Generating train split: 0 examples [00:00, ? examples/s]

Generating test split: 0 examples [00:00, ? examples/s]

In [5]:
# Let's subsample the training and test dataset - you may want to switch to full dataset in your experiments
alpaca_ds['train'] = alpaca_ds['train'].select(range(512))
alpaca_ds['test'] = alpaca_ds['test'].select(range(10))

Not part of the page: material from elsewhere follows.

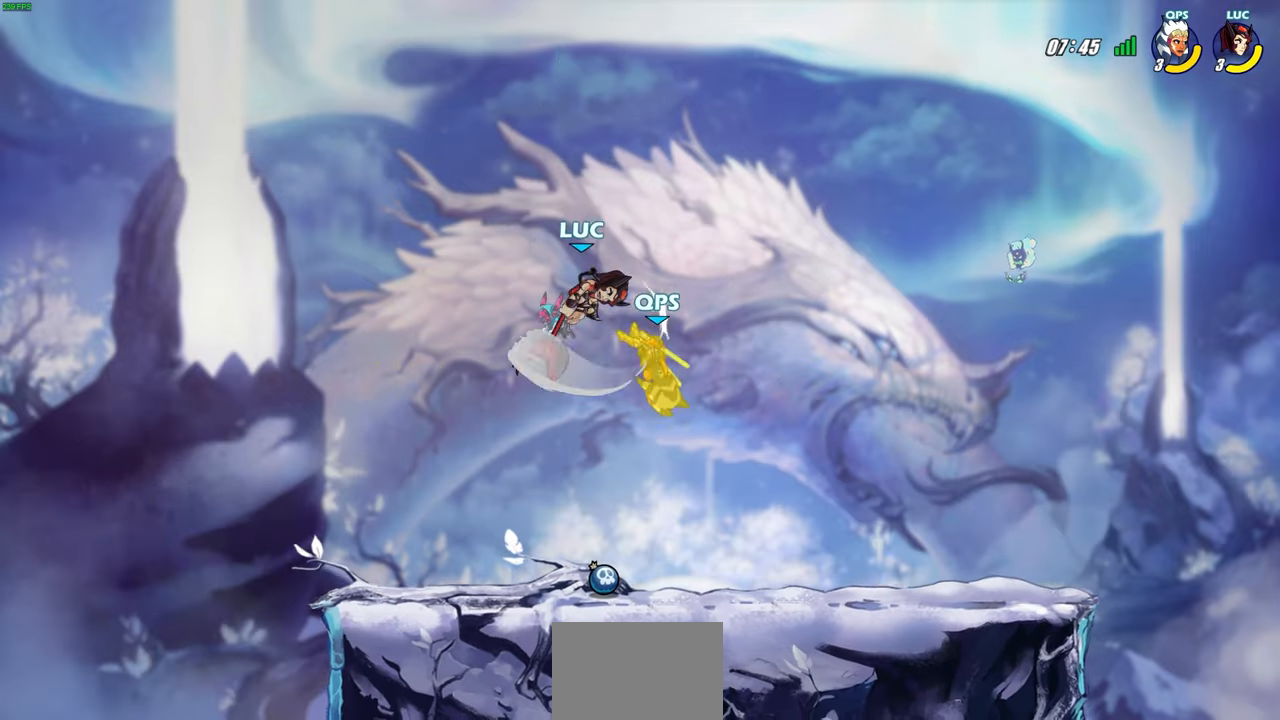
{"buttons": [], "left_stick": "center", "right_stick": "center", "events": [[17, "left_stick", "left"], [117, "L3", "up"], [417, "SQUARE", "down"], [467, "left_stick", "center"], [500, "SQUARE", "up"]]}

Let's log the dataset also as a table so we can inspect it on the workspace.

In [6]:
def prompt_no_input(row):
    return ("Below is an instruction that describes a task. "
            "Write a response that appropriately completes the request.\n\n"
            "### Instruction:\n{instruction}\n\n### Response:\n{output}").format_map(row)

def prompt_input(row):
    return ("Below is an instruction that describes a task, paired with an input that provides further context. "
            "Write a response that appropriately completes the request.\n\n"
            "### Instruction:\n{instruction}\n\n### Input:\n{input}\n\n### Response:\n{output}").format_map(row)

def create_prompt(row):
    return prompt_no_input(row) if row["input"] == "" else prompt_input(row)

In [7]:
train_dataset = alpaca_ds["train"]
eval_dataset = alpaca_ds["test"]

In [8]:
import torch
from transformers import AutoModelForCausalLM, AutoTokenizer

In [9]:
#model_id = 'openlm-research/open_llama_3b_v2'#
#model_id = 'meta-llama/Llama-2-70b-chat-hf'
model_id = 'meta-llama/Llama-2-7b-chat-hf'

Let's define our configurations for LoRA, quantization and model training so that it fits on our GPU.

In [11]:
from peft import LoraConfig, get_peft_model

peft_config = LoraConfig(
    r=64,  # the rank of the LoRA matrices
    lora_alpha=16, # the weight
    lora_dropout=0.1, # dropout to add to the LoRA layers
    bias="none", # add bias to the nn.Linear layers?
    task_type="CAUSAL_LM",
    target_modules=["q_proj", "k_proj","v_proj","o_proj"], # the name of the layers to add LoRA
)

In [12]:
from transformers import BitsAndBytesConfig

bnb_config = BitsAndBytesConfig(
    load_in_4bit=True,
    bnb_4bit_quant_type="nf4",
    bnb_4bit_use_double_quant=True,
    bnb_4bit_compute_dtype=torch.float16
)

In [13]:
model_kwargs = dict(
    device_map={"" : 0},
    trust_remote_code=True,
    # low_cpu_mem_usage=True,
    torch_dtype=torch.float16,
    # use_flash_attention_2=True,
    use_cache=False,
    quantization_config=bnb_config,
)

In [14]:
from transformers import TrainingArguments
from trl import SFTTrainer

In [23]:
batch_size = 2
gradient_accumulation_steps = 16
num_train_epochs = 10

We'll add a `report_to="wandb"` flag here to get the benefits of [W&B HuggingFace integration](https://docs.wandb.ai/guides/integrations/huggingface).

In [24]:
output_dir = "./output/"
training_args = TrainingArguments(
    num_train_epochs=num_train_epochs,
    output_dir=output_dir,
    per_device_train_batch_size=batch_size,
    per_device_eval_batch_size=batch_size,
    fp16=True,
    learning_rate=2e-4,
    lr_scheduler_type="cosine",
    warmup_ratio=0.1,
    gradient_accumulation_steps=gradient_accumulation_steps,
    gradient_checkpointing=True,
    gradient_checkpointing_kwargs=dict(use_reentrant=False),
    evaluation_strategy="epoch",
    logging_strategy="steps",
    logging_steps=1,
    save_strategy="epoch",
    report_to="wandb",
)

In [17]:
from huggingface_hub import notebook_login
notebook_login()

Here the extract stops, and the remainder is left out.